Ginge es nach Jürgen Zimmerer, wäre die große Wandkarte hinter seinem Schreibtisch nie entstanden. Vor über hundert Jahren hatten deutsche Geografen Deutsch-Südwestafrika, das heutige Namibia, akribisch vermessen und zu Papier gebracht:
"Das ist ein Faksimile der Kriegskarte der deutschen Schutztruppe unter von Trotha im Genozid an den Herero und Nama.

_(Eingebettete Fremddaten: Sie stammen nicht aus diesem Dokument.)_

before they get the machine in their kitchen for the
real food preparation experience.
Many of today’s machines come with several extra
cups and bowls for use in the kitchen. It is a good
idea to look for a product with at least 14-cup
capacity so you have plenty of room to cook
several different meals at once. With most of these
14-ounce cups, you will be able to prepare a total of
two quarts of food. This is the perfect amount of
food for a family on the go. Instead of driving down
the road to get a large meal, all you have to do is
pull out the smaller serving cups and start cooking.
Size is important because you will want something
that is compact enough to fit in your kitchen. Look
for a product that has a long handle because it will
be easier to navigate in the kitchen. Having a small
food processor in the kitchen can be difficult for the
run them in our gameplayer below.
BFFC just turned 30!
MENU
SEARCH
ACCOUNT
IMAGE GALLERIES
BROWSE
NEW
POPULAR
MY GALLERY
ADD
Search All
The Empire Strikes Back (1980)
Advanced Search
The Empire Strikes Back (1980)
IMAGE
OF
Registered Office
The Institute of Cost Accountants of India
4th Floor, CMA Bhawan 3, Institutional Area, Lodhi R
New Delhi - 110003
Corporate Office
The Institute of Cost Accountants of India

Und das ist halt wichtig, weil da praktisch die ganzen historischen Orte, wo die Gefechte et cetera waren, aufzufinden sind."
Schätzungen gehen von bis zu 100.000 Herero und Nama aus, die erschossen wurden oder verdursteten. Deutsche Soldaten hatten die Menschen in die weite Omaheke-Wüste getrieben und danach alle Wasserlöcher mit ihren Kanonen, Gewehren und Bajonetten abgeriegelt.

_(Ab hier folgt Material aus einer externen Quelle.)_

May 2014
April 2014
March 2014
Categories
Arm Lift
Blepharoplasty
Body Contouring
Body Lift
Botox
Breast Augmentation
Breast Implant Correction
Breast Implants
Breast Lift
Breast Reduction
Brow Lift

Eine Verordnung für Ausbeutung

Der deutsche Kolonialismus kam spät, aber dafür umso gründlicher und brutaler, sagt Zimmerer:
"Das Systematische der Ausbeutung – das hatte mich damals schon eigentlich beschäftigt. Ausgebeutet haben Kolonialisten immer. Aber in Deutsch-Südwestafrika hat man dazu eine Verordnung erlassen. Da hat man dazu die Obrigkeit genau geregelt. Wie viel Hiebe darf man jemandem geben? Wie dick darf das Tauende sein, welche Peitsche ist noch erlaubt? Darf man Schwangere auspeitschen oder nicht? Und ich stand davor und dachte: 'Das kann ja nicht wahr sein!'"
Die Idee einer überlegenen weißen Rasse, die Rassenlehre, die Entmenschlichung und Vernichtung der "Anderen" gab es eben schon lange vor dem Aufstieg der Nationalsozialisten, nicht nur in Deutschland.

Merkel mahnte: "Lassen Sie es doch gut sein!"

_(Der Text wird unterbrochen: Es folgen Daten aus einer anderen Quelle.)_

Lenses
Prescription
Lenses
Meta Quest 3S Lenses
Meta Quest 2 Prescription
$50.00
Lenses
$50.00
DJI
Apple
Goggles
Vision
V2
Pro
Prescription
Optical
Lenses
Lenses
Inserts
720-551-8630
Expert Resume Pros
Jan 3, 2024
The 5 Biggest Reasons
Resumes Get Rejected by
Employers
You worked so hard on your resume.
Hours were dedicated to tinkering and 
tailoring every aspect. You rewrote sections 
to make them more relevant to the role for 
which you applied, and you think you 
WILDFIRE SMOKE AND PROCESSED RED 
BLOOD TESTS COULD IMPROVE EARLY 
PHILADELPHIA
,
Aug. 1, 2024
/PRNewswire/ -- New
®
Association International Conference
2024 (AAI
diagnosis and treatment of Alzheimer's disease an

Dass die von deutschen Truppen massenhaft geraubten Kunstschätze aber noch heute in den Kellern und Archiven von medizinischen Sammlungen und deutschen Museen lagern, findet der Historiker unerträglich. Und weil viele Museen sich bei dem Thema lieber wegducken, geht Zimmerer mit dem Thema an die Öffentlichkeit. Nach der Entscheidung des Berliner Humboldt-Forums, das Publikum zur Eröffnung mit ebenfalls geraubten, so genannten Benin-Bronzen zu beeindrucken, schlug Zimmerer vor, es doch umzubenennen in "Benin-Forum".
Seine Ideen und seine Sturheit gefallen nicht jedem. Anfang des Jahres attestierte ihm sogar die Bundeskanzlerin eine besondere Hartnäckigkeit:
"Im Februar waren wir zum Abendessen eingeladen bei ihr. Einige Museumsleute und ich. Unter anderem auch der Präsident der Stiftung Preußischer Kulturbesitz. Und die Bundeskanzlerin sagte dann irgendwann: 'Herr Professor Zimmerer! Lassen Sie es doch endlich gut sein! Sie haben ja viel erreicht!' Das bezog sich auf meine Forderung, das Humboldt-Forum in 'Benin-Forum' umzubenennen. 'Wie kommen Sie auf diese Idee? Und lassen Sie es doch gut sein!'"

Gegen "koloniale Amnesie" in Deutschland

Aber genau das macht Jürgen Zimmerer nicht. Die gestern von ihm eröffnete Vorlesungsreihe trägt den Titel: "Humboldt, und was nun?" Es geht um die Rückgabe, die Restitution von Raubkunst aus den deutschen Kolonien. Die Vorlesungen an der Uni Hamburg halten der senegalesische Professor Felwine Sarr, der Generalintendant des Humboldt-Forums Hartmut Dorgerloh und die Expertin für das französische, von Emmanuel Macron angestoßene Restitutionsprogramm, Bénédicte Savoy vom Collège de France.
Zimmerer selbst sprach gestern Abend über die Verbindung zwischen der Raubkunst- und Rückgabe-Debatte und der derzeit so heiß diskutierten deutschen Identität. Darüber, wie wichtig es ist, die Vergangenheit, die Wurzeln des deutschen Rassismus zu verstehen:
"Weil das Nicht-Aufarbeiten, die koloniale Amnesie Folgen hat, die unsere Gesellschaft mit zersetzt. Der Rassismus, der jetzt wieder hochkommt, hat auch etwas damit zu tun, dass wir über manche Wurzeln des Rassismus nie geredet haben."

Öffnet die Inventare!

Gerade erst hat er deshalb zusammen mit 20 Unterstützerinnen und Unterstützern einen Appell in der "Zeit" veröffentlicht. Titel: "Öffnet die Inventare!" Dass die völkerkundlichen Sammlungen der deutschen Museen am Ende mit leeren Regalen dastehen, dieses Szenario muss in Deutschland niemand fürchten, sagt Jürgen Zimmerer:
"Da ist ja in der Restitutionsdebatte ein Zerrbild aufgebaut worden: 'Alle Museen werden leer!' Ein Großteil der Objekte sind Alltagsgegenstände, sind Massengegenstände, die auch niemand zurückfordert. Und dann gibt es Objekte wie die 'Benin-Bronzen', da gibt es insgesamt etwa 4.000 weltweit. Da könnte man sich ja auch noch einigen. Sie müssen sich ja auch vorstellen: Im Humboldt-Forum sind 550 Benin-Bronzen, im Humboldt-Forum sollen 230 gezeigt werden. Das heißt, die Hälft wurde nue gezeigt, wird nie gezeigt."
Noch würden viele Museen aber mauern, aus lauter Angst, etwas vom geraubten, so kostbaren Schatz wieder hergeben zu müssen. Also macht Jürgen Zimmerer weiter, erforscht weiter die deutsche Kolonialgeschichte und bleibt hartnäckig.